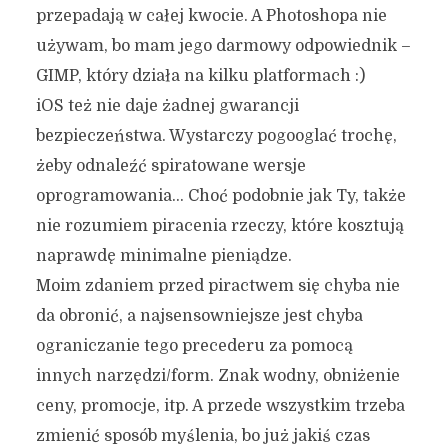
przepadają w całej kwocie. A Photoshopa nie
używam, bo mam jego darmowy odpowiednik –
GIMP, który działa na kilku platformach :)
iOS też nie daje żadnej gwarancji
bezpieczeństwa. Wystarczy pogooglać trochę,
żeby odnaleźć spiratowane wersje
oprogramowania… Choć podobnie jak Ty, także
nie rozumiem piracenia rzeczy, które kosztują
naprawdę minimalne pieniądze.
Moim zdaniem przed piractwem się chyba nie
da obronić, a najsensowniejsze jest chyba
ograniczanie tego precederu za pomocą
innych narzędzi/form. Znak wodny, obniżenie
ceny, promocje, itp. A przede wszystkim trzeba
zmienić sposób myślenia, bo już jakiś czas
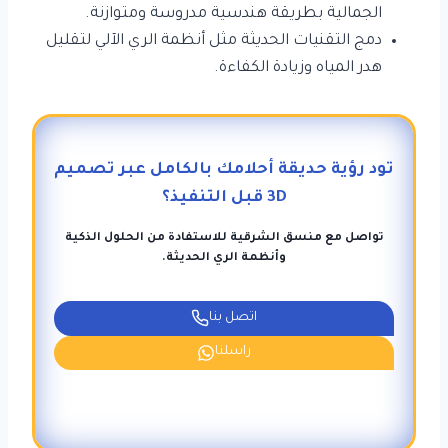
الجمالية بطريقة هندسية مدروسة ومتوازنة.
دمج التقنيات الحديثة مثل أنظمة الري الآلي لتقليل
هدر المياه وزيادة الكفاءة.
تود رؤية حديقة أحلامك بالكامل عبر تصميم
3D قبل التنفيذ؟
تواصل مع منسق الشرقية للاستفادة من الحلول الذكية
وأنظمة الري الحديثة.
اتصل بنا
راسلنا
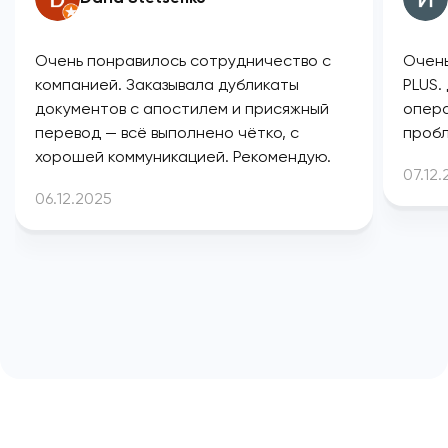
Очень понравилось сотрудничество с
Очень
компанией. Заказывала дубликаты
PLUS.
документов с апостилем и присяжный
опера
перевод — всё выполнено чётко, с
пробл
хорошей коммуникацией. Рекомендую.
07.12
06.12.2025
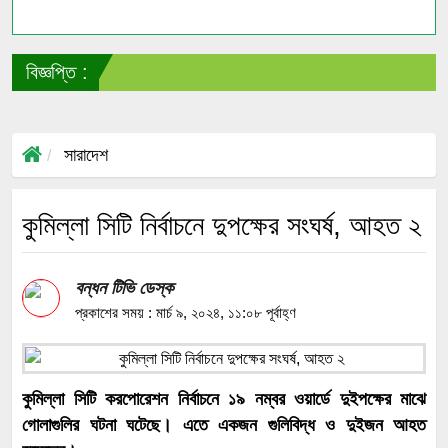
বিজ্ঞপ্তি :
সা
সারাদেশ
কুমিল্লা সিটি নির্বাচনে দুপক্ষের সংঘর্ষ, আহত ২
বন্ধন টিভি ডেস্ক
প্রকাশের সময় : মার্চ ৯, ২০২৪, ১১:০৮ পূর্বাহ্ণ
কুমিল্লা সিটি করপোরেশন নির্বাচনে ১৯ নম্বর ওয়ার্ডে দুইপক্ষের মাঝে
গোলাগুলির ঘটনা ঘটেছে। এতে একজন গুলিবিদ্ধ ও দুইজন আহত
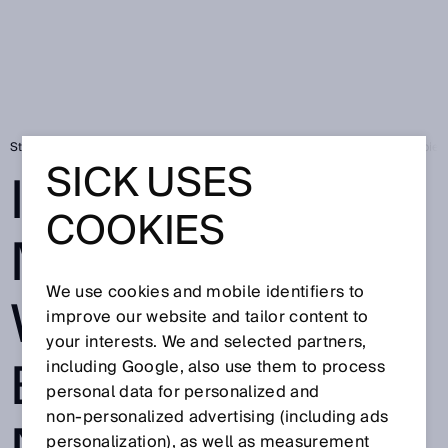
Startpagina
SICK Sensor Blog
Industrial Metaverse: welke kansen bied
SICK USES
INDUSTRIAL
COOKIES
METAVERSE:
We use cookies and mobile identifiers to
WELKE KANSEN
improve our website and tailor content to
your interests. We and selected partners,
BIEDT DE
including Google, also use them to process
personal data for personalized and
non‑personalized advertising (including ads
personalization), as well as measurement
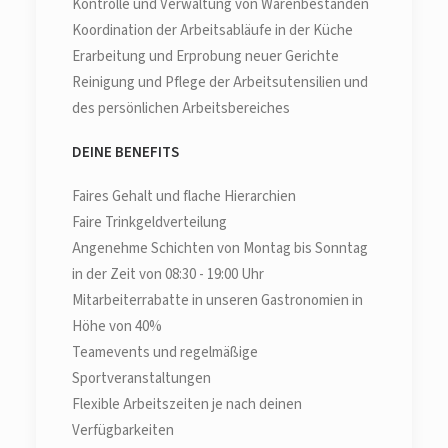
Kontrolle und Verwaltung von Warenbeständen
Koordination der Arbeitsabläufe in der Küche
Erarbeitung und Erprobung neuer Gerichte
Reinigung und Pflege der Arbeitsutensilien und
des persönlichen Arbeitsbereiches
DEINE BENEFITS
Faires Gehalt und flache Hierarchien
Faire Trinkgeldverteilung
Angenehme Schichten von Montag bis Sonntag
in der Zeit von 08:30 - 19:00 Uhr
Mitarbeiterrabatte in unseren Gastronomien in
Höhe von 40%
Teamevents und regelmäßige
Sportveranstaltungen
Flexible Arbeitszeiten je nach deinen
Verfügbarkeiten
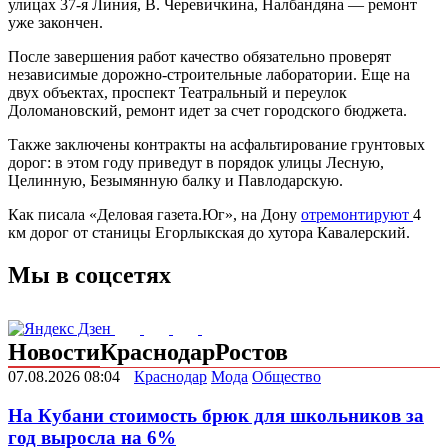
улицах 37-я Линия, В. Черевичкина, Налбандяна — ремонт
уже закончен.
После завершения работ качество обязательно проверят
независимые дорожно-строительные лаборатории. Еще на
двух объектах, проспект Театральный и переулок
Доломановский, ремонт идет за счет городского бюджета.
Также заключены контракты на асфальтирование грунтовых
дорог: в этом году приведут в порядок улицы Лесную,
Целинную, Безымянную балку и Павлодарскую.
Как писала «Деловая газета.Юг», на Дону
отремонтируют
4
км дорог от станицы Егорлыкская до хутора Кавалерский.
Мы в соцсетях
Новости
Краснодар
Ростов
07.08.2026 08:04
Краснодар
Мода
Общество
На Кубани стоимость брюк для школьников за
год выросла на 6%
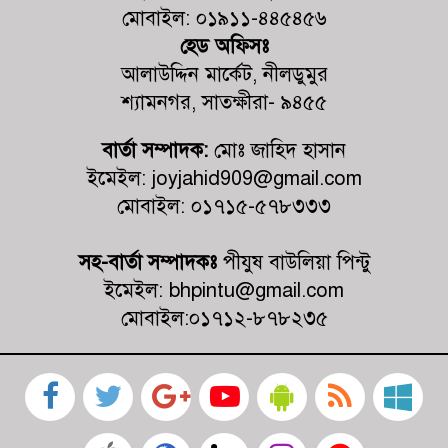
কালিগঞ্জের পল্লীতে পৈতৃক ভিটা থেকে
মোবাইল: ০১৯১১-৪৪৫৪৫৬
সন্তান উচ্ছেদের পায়তারার প্রতিবাদে
মানববন্ধন
হেড অফিসঃ
আলাউদ্দিন মার্কেট, নীলডুমুর
ভোট আসে জনপ্রতিনিধি হয়, কিন্তু
শ্যামনগর, সাতক্ষীরা- ৯৪৫৫
মহেশ্বরপুরের কোন উন্নয়ন হয়না
বার্তা সম্পাদক:
মোঃ জাহিদ হাসান
কালিগঞ্জ কুশুলিয়া উচ্চ মাধ্যমিক
ইমেইল: joyjahid909@gmail.com
বিদ্যালয়ের কমিটির অভিষেক অনুষ্ঠিত
মোবাইল: ০১৭১৫-৫৭৮৩৩৩
সহ-বার্তা সম্পাদকঃ
পীযুষ বাউলিয়া পিন্টু
ইমেইল: bhpintu@gmail.com
মোবাইল:০১৭১২-৮৭৮২৩৫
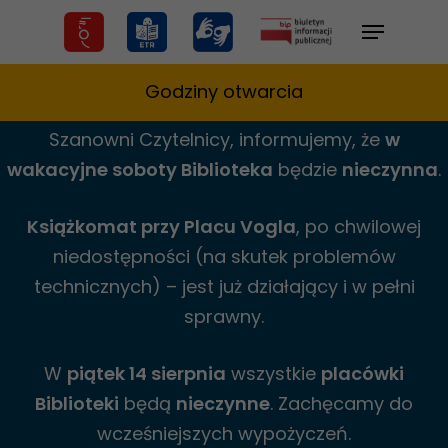
Skip
Menu
to
main
Godziny otwarcia
content
Szanowni Czytelnicy,
informujemy,
że
w
wakacyjne
soboty Biblioteka
będzie
nieczynna
.
Książkomat przy Placu Vogla
, po chwilowej
niedostępności (na skutek problemów
technicznych) – jest już działający i w pełni
sprawny.
W
piątek 14 sierpnia
wszystkie
placówki
Biblioteki
będą
nieczynne
. Zachęcamy do
wcześniejszych wypożyczeń.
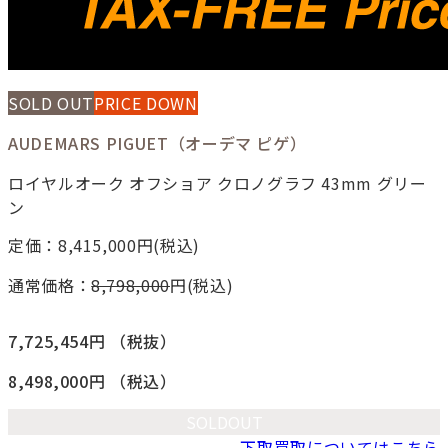
SOLD OUT
PRICE DOWN
AUDEMARS PIGUET（オーデマ ピゲ）
ロイヤルオーク オフショア クロノグラフ 43mm グリー
ン
定価：8,415,000
円(税込)
通常価格：
8,798,000
円(税込)
7,725,454円
（税抜）
8,498,000円
（税込）
SOLDOUT
下取買取についてはこちら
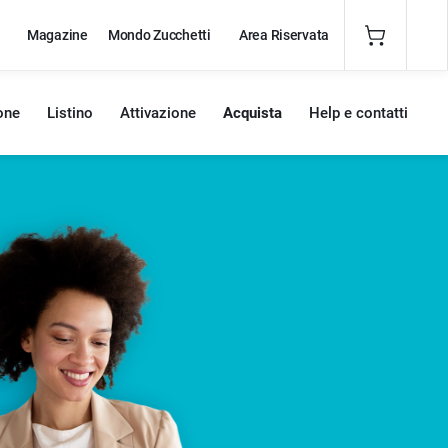
Magazine
Mondo Zucchetti
Area Riservata
one
Listino
Attivazione
Acquista
Help e contatti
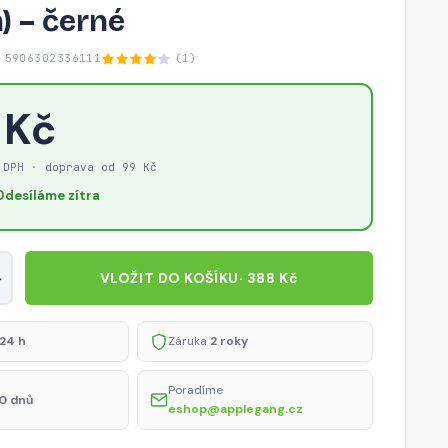
) – černé
 5906302336111
(1)
 Kč
 DPH · doprava od 99 Kč
Odesíláme zítra
+
VLOŽIT DO KOŠÍKU
· 388 Kč
24 h
Záruka
2 roky
Poradíme
0 dnů
eshop@applegang.cz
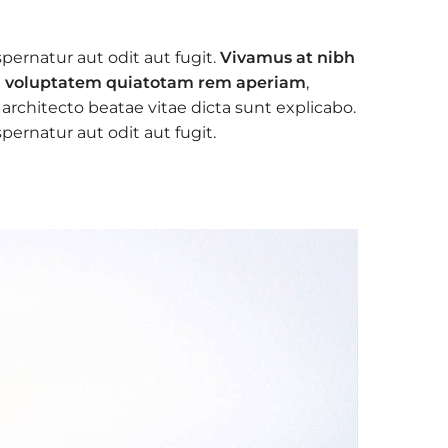
ernatur aut odit aut fugit.
Vivamus at nibh
am voluptatem quiatotam rem aperiam
,
 architecto beatae vitae dicta sunt explicabo.
ernatur aut odit aut fugit.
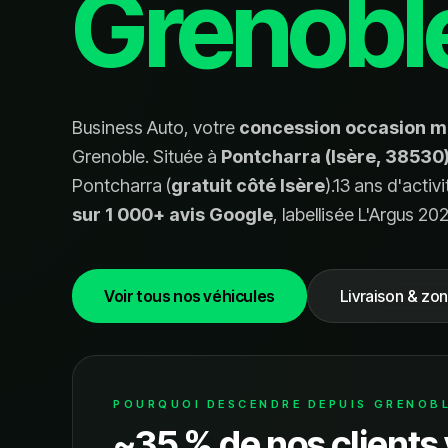
Grenobl
Business Auto, votre
concession occasion m
Grenoble. Située à
Pontcharra (Isère, 38530
Pontcharra (
gratuit côté Isère
).
13
ans d'activi
sur 1 000+ avis Google
, labellisée L'Argus 20
Voir tous nos véhicules
Livraison & zo
POURQUOI DESCENDRE DEPUIS GRENOBL
~35 % de nos clients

+++

> _EXERCISE PROMPT_: Set down all of the material word for word, but keep each picture out.

> _EXERCISE ANSWER_:
przepadają w całej kwocie. A Photoshopa nie
używam, bo mam jego darmowy odpowiednik –
GIMP, który działa na kilku platformach :)
iOS też nie daje żadnej gwarancji
bezpieczeństwa. Wystarczy pogooglać trochę,
żeby odnaleźć spiratowane wersje
oprogramowania… Choć podobnie jak Ty, także
nie rozumiem piracenia rzeczy, które kosztują
naprawdę minimalne pieniądze.
Moim zdaniem przed piractwem się chyba nie
da obronić, a najsensowniejsze jest chyba
ograniczanie tego precederu za pomocą
innych narzędzi/form. Znak wodny, obniżenie
ceny, promocje, itp. A przede wszystkim trzeba
zmienić sposób myślenia, bo już jakiś czas
الجمالية بطريقة هندسية مدروسة ومتوازنة.
دمج التقنيات الحديثة مثل أنظمة الري الآلي لتقليل
هدر المياه وزيادة الكفاءة.
تود رؤية حديقة أحلامك بالكامل عبر تصميم
3D قبل التنفيذ؟
تواصل مع منسق الشرقية للاستفادة من الحلول الذكية
وأنظمة الري الحديثة.
اتصل بنا
راسلنا
Очень понравилось сотрудничество с
Очень
компанией. Заказывала дубликаты
PLUS.
документов с апостилем и присяжный
опера
перевод — всё выполнено чётко, с
пробл
хорошей коммуникацией. Рекомендую.
07.12
06.12.2025
বিজ্ঞপ্তি :
সা
সারাদেশ
কুমিল্লা সিটি নির্বাচনে দুপক্ষের সংঘর্ষ, আহত ২
বন্ধন টিভি ডেস্ক
প্রকাশের সময় : মার্চ ৯, ২০২৪, ১১:০৮ পূর্বাহ্ণ
কুমিল্লা সিটি করপোরেশন নির্বাচনে ১৯ নম্বর ওয়ার্ডে দুইপক্ষের মাঝে
গোলাগুলির ঘটনা ঘটেছে। এতে একজন গুলিবিদ্ধ ও দুইজন আহত
Startpagina
SICK Sensor Blog
Industrial Metaverse: welke kansen bied
SICK USES
INDUSTRIAL
COOKIES
METAVERSE:
We use cookies and mobile identifiers to
WELKE KANSEN
improve our website and tailor content to
your interests. We and selected partners,
BIEDT DE
including Google, also use them to process
personal data for personalized and
non‑personalized advertising (including ads
personalization), as well as measurement
Kontrolle und Verwaltung von Warenbeständen
Koordination der Arbeitsabläufe in der Küche
Erarbeitung und Erprobung neuer Gerichte
Reinigung und Pflege der Arbeitsutensilien und
des persönlichen Arbeitsbereiches
DEINE BENEFITS
Faires Gehalt und flache Hierarchien
Faire Trinkgeldverteilung
Angenehme Schichten von Montag bis Sonntag
in der Zeit von 08:30 - 19:00 Uhr
Mitarbeiterrabatte in unseren Gastronomien in
Höhe von 40%
Teamevents und regelmäßige
Sportveranstaltungen
Flexible Arbeitszeiten je nach deinen
Verfügbarkeiten
улицах 37-я Линия, В. Черевичкина, Налбандяна — ремонт
уже закончен.
После завершения работ качество обязательно проверят
независимые дорожно-строительные лаборатории. Еще на
двух объектах, проспект Театральный и переулок
Доломановский, ремонт идет за счет городского бюджета.
Также заключены контракты на асфальтирование грунтовых
дорог: в этом году приведут в порядок улицы Лесную,
Целинную, Безымянную балку и Павлодарскую.
Как писала «Деловая газета.Юг», на Дону
отремонтируют
4
км дорог от станицы Егорлыкская до хутора Кавалерский.
Мы в соцсетях
Новости
Краснодар
Ростов
07.08.2026 08:04
Краснодар
Мода
Общество
На Кубани стоимость брюк для школьников за
год выросла на 6%
কালিগঞ্জের পল্লীতে পৈতৃক ভিটা থেকে
মোবাইল: ০১৯১১-৪৪৫৪৫৬
সন্তান উচ্ছেদের পায়তারার প্রতিবাদে
মানববন্ধন
হেড অফিসঃ
আলাউদ্দিন মার্কেট, নীলডুমুর
ভোট আসে জনপ্রতিনিধি হয়, কিন্তু
শ্যামনগর, সাতক্ষীরা- ৯৪৫৫
মহেশ্বরপুরের কোন উন্নয়ন হয়না
বার্তা সম্পাদক:
মোঃ জাহিদ হাসান
কালিগঞ্জ কুশুলিয়া উচ্চ মাধ্যমিক
ইমেইল: joyjahid909@gmail.com
বিদ্যালয়ের কমিটির অভিষেক অনুষ্ঠিত
মোবাইল: ০১৭১৫-৫৭৮৩৩৩
সহ-বার্তা সম্পাদকঃ
পীযুষ বাউলিয়া পিন্টু
ইমেইল: bhpintu@gmail.com
মোবাইল:০১৭১২-৮৭৮২৩৫
Skip
Menu
to
main
Godziny otwarcia
content
Szanowni Czytelnicy,
informujemy,
że
w
wakacyjne
soboty Biblioteka
będzie
nieczynna
.
Książkomat przy Placu Vogla
, po chwilowej
niedostępności (na skutek problemów
technicznych) – jest już działający i w pełni
sprawny.
W
piątek 14 sierpnia
wszystkie
placówki
Biblioteki
będą
nieczynne
. Zachęcamy do
wcześniejszych wypożyczeń.
SOLD OUT
PRICE DOWN
AUDEMARS PIGUET（オーデマ ピゲ）
ロイヤルオーク オフショア クロノグラフ 43mm グリー
ン
定価：8,415,000
円(税込)
通常価格：
8,798,000
円(税込)
7,725,454円
（税抜）
8,498,000円
（税込）
SOLDOUT
下取買取についてはこちら
Magazine
Mondo Zucchetti
Area Riservata
one
Listino
Attivazione
Acquista
Help e contatti
) – černé
 5906302336111
(1)
 Kč
 DPH · doprava od 99 Kč
Odesíláme zítra
+
VLOŽIT DO KOŠÍKU
· 388 Kč
24 h
Záruka
2 roky
Poradíme
0 dnů
eshop@applegang.cz
ernatur aut odit aut fugit.
Vivamus at nibh
am voluptatem quiatotam rem aperiam
,
 architecto beatae vitae dicta sunt explicabo.
ernatur aut odit aut fugit.
Grenobl
Business Auto, votre
concession occasion m
Grenoble. Située à
Pontcharra (Isère, 38530
Pontcharra (
gratuit côté Isère
).
13
ans d'activi
sur 1 000+ avis Google
, labellisée L'Argus 20
Voir tous nos véhicules
Livraison & zo
POURQUOI DESCENDRE DEPUIS GRENOBL
~35 % de nos clients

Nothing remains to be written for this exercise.